Ed ecco che torna la speranza che, forse, potevo tornare a riavere una vita normale, perché ormai Essure mi stava invalidandando, tanto che era diventato impossibile muoversi senza l’aiuto del farmaco. Le scosse continuavano ad accompagnarmi costantemente lungo tutta la spina dorsale.

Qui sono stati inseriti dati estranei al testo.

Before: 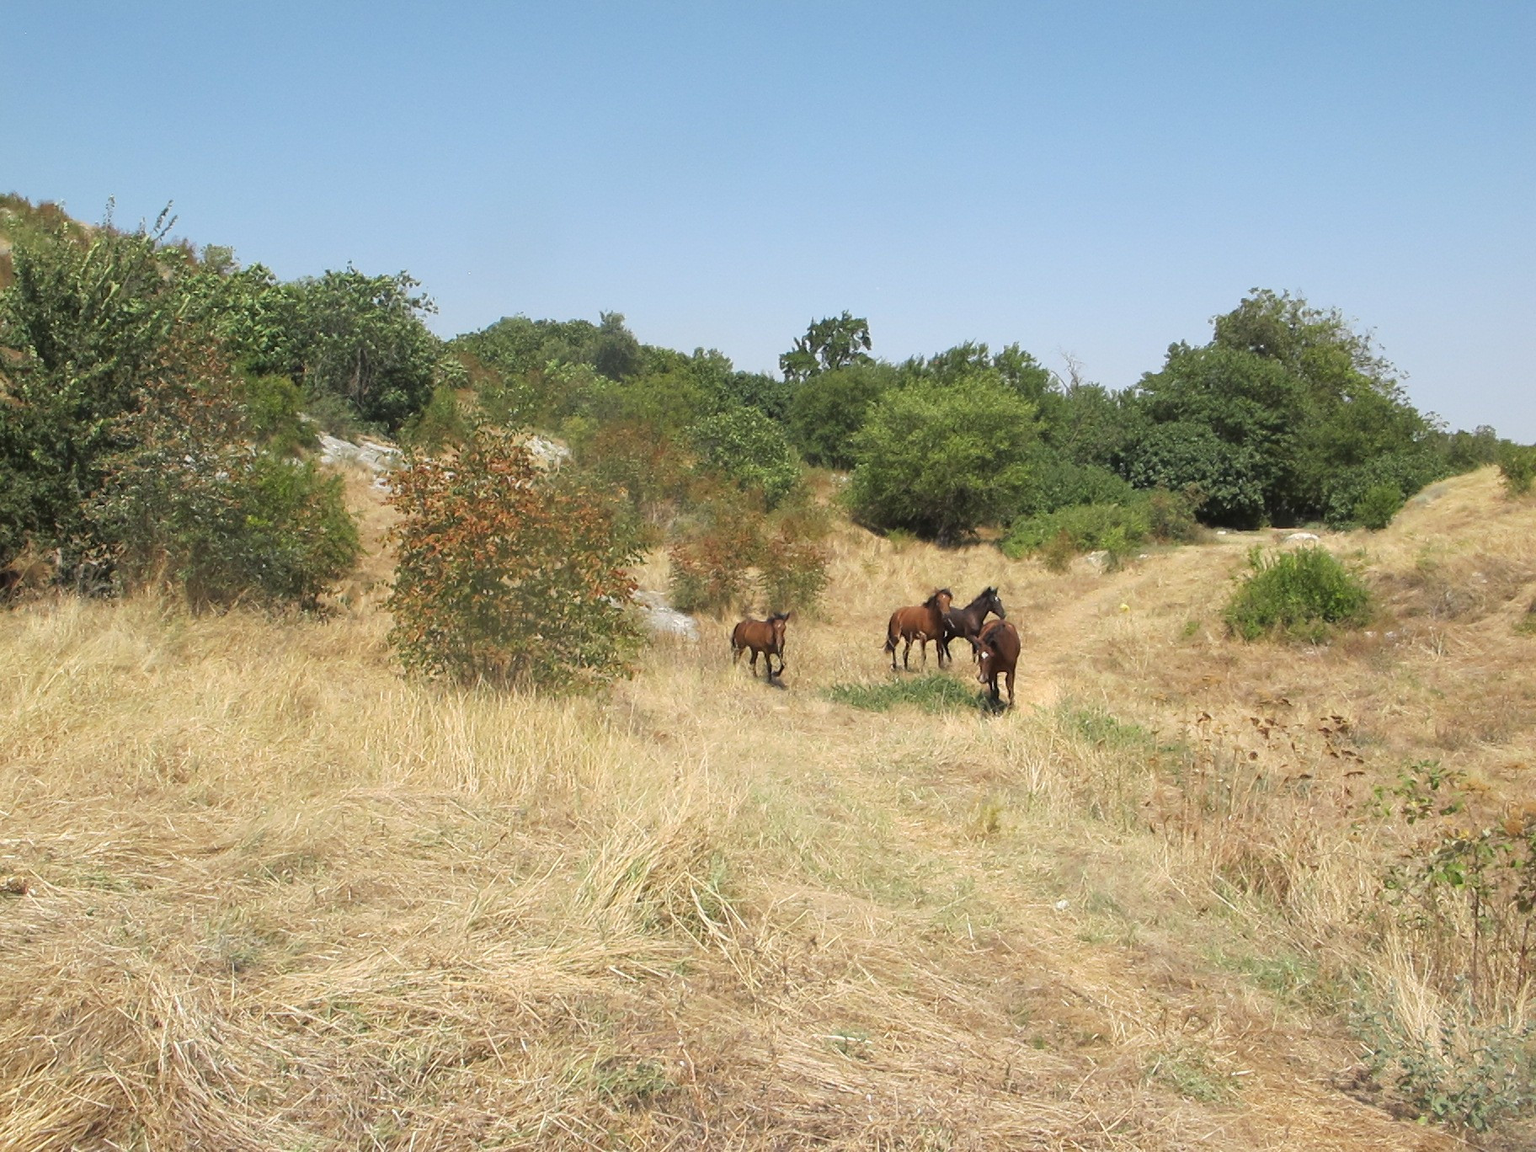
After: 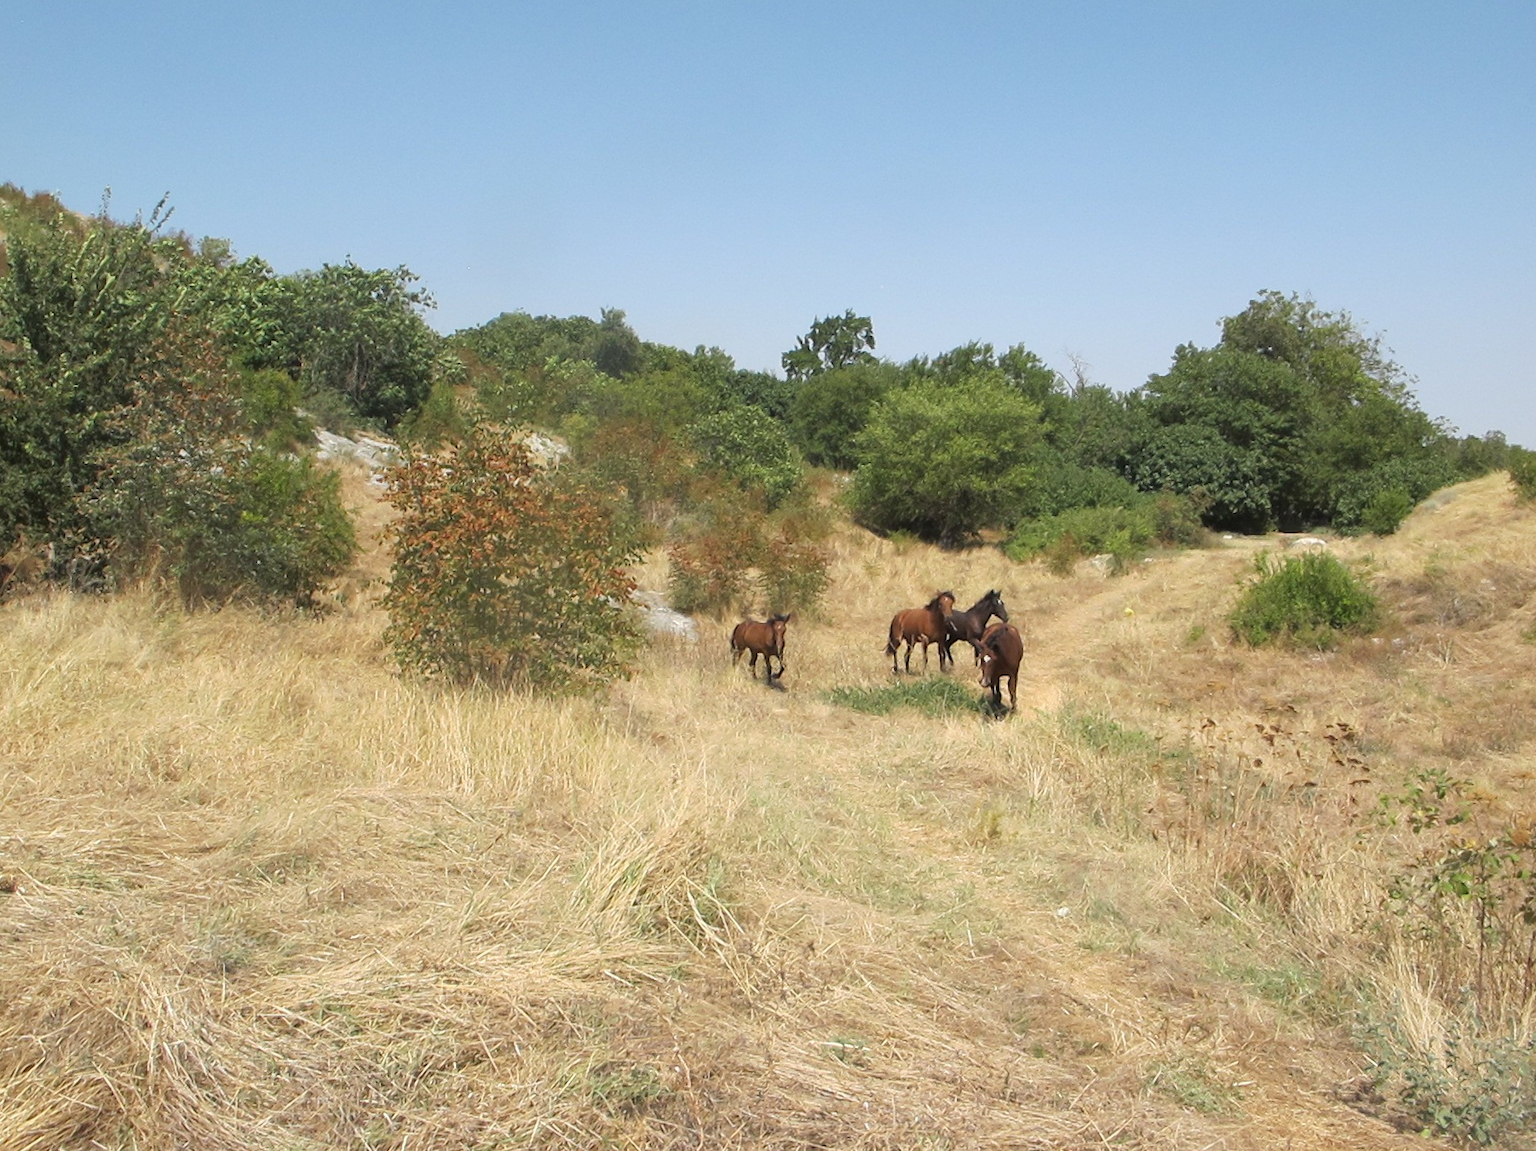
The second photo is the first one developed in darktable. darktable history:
crop and rotate: angle -0.49°
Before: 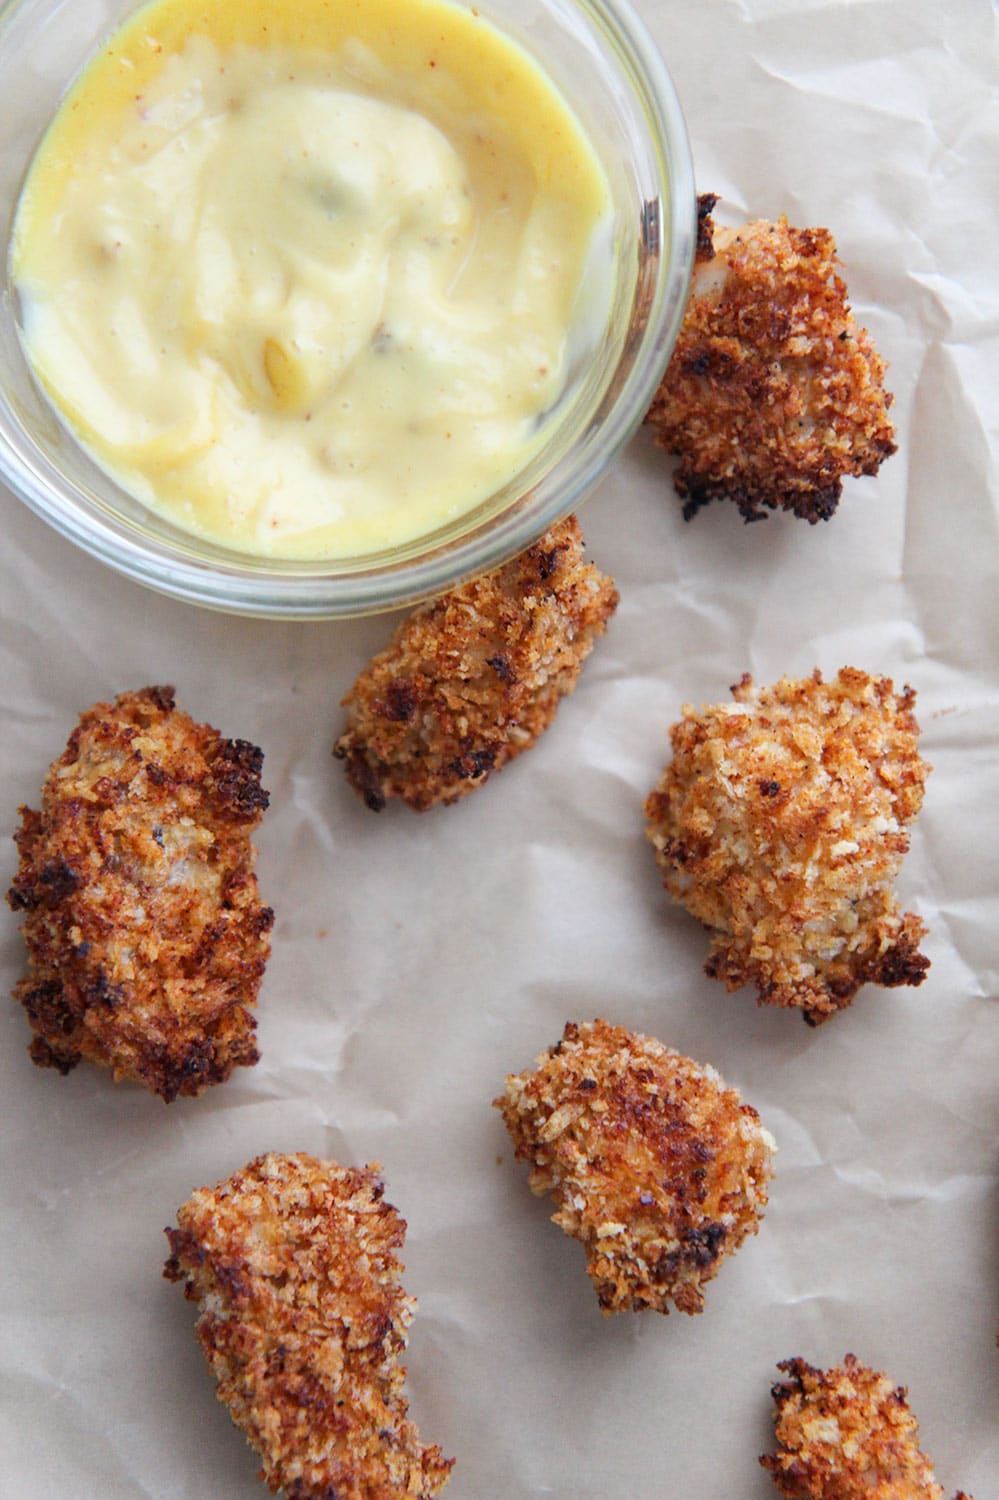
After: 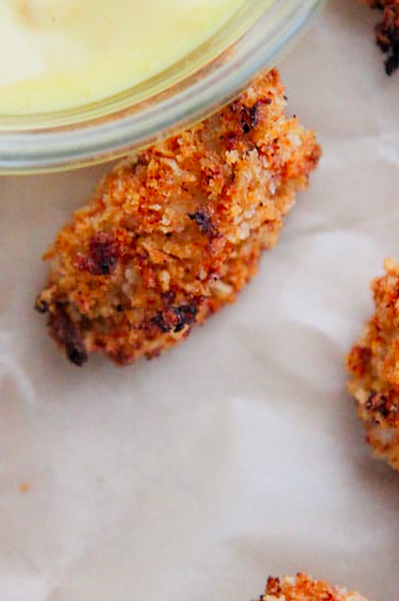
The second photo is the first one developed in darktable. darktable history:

Riuscimmo a prendere contatti con le donne olandesi e con il medico. Una coppia olandese ha addirittura risposto ad una mia ricerca, con l’offerta di ospitarci per il periodo dell’operazione e a seguirci nell’iter che questo comprendeva. Immediatamente dopo l’operazione, ho potuto constatare miglioramenti significativi su annebbiamento della vista, dolori muscolari notturni, fischi alle orecchie, gengivite, etc.
Rientrata in Italia sono riuscita, dopo qualche settimana, a smettere la cura farmacologica. Sono stata bene per un bel periodo, ma non sono mai guarita completamente con la schiena e con i problemi intestinali, per esempio. Quindi ho ricominciato ad indagare attraverso qualche altro esame, per cercare di capire come poter ritrovare un equilibrio che mi permettesse di riprendere con meno fatica anche il lavoro, cosa di vitale importanza per me, essendo sola con due figli.
Oggi mi sto preparando per seguire in maniera corretta tutte le indicazione datemi dall’esito del mineralogramma e, nel frattempo, sto cercando di migliorare la condizione della schiena con l’aiuto dell’agopuntura.
Non so se potrò mai più guarire completamente, non so nemmeno se sarò mai risarcita per tutti quei soldi che non avevo, ma che ho dovuto comunque spendere per curarmi, dovendoli chiedere in prestito. E pare che nemmeno converrà, a livello economico, sostenere un’eventuale causa. Rischierei di spendere più di quello che mi spetterebbe, ammesso e non concesso che vengano riconosciuti i danni.
Questa storia mi ha segnata particolarmente, perché ho potuto vivere indirettamente la tenacia con cui le americane si son battute e si stanno battendo e la fatica che stanno facendo per avere giustizia. Sono state capaci di coinvolgere nella stessa maniera anche tutte le altre donne/vittime degli altri Stati.
Alcune di loro sono state parte del documentario ” the bleeding edge” che ha ricevuto diversi premi, tra cui miglior documentario dell’anno. Poi c’è stata l’inchiesta mondiale “the implant files”. Mi auguro che anche in Italia si racconti dell’ennesimo inganno, da parte dell’industria farmaceutica, che sembra accanirsi particolarmente sul corpo delle donne.
Desidero che si racconti anche della fatica che si fa, per avere l’informazione corretta, della difficoltà da parte della società a solidarizzare con noi donne , ma anche in generale, della frustrazione che si prova per l’indifferenza di chi crede che la colpa in qualche modo sia sempre e solo tua, perché vige fortemente ancora il pensiero che un’ ingiustizia che colpisce un’ altra persona non ci riguarda.
È più facile credere che tu te la sia cercata che trovare il coraggio per ammettere che qualche responsabilità ce l’hanno anche quelle figure che agiscono in nome del dio denaro e non per contribuire a migliorare la vita dell’uomo. Non possiamo più continuare a negare che così facendo aumenta la sfiducia verso un sistema di cui facciamo parte, noi e le persone che ci stanno a cuore.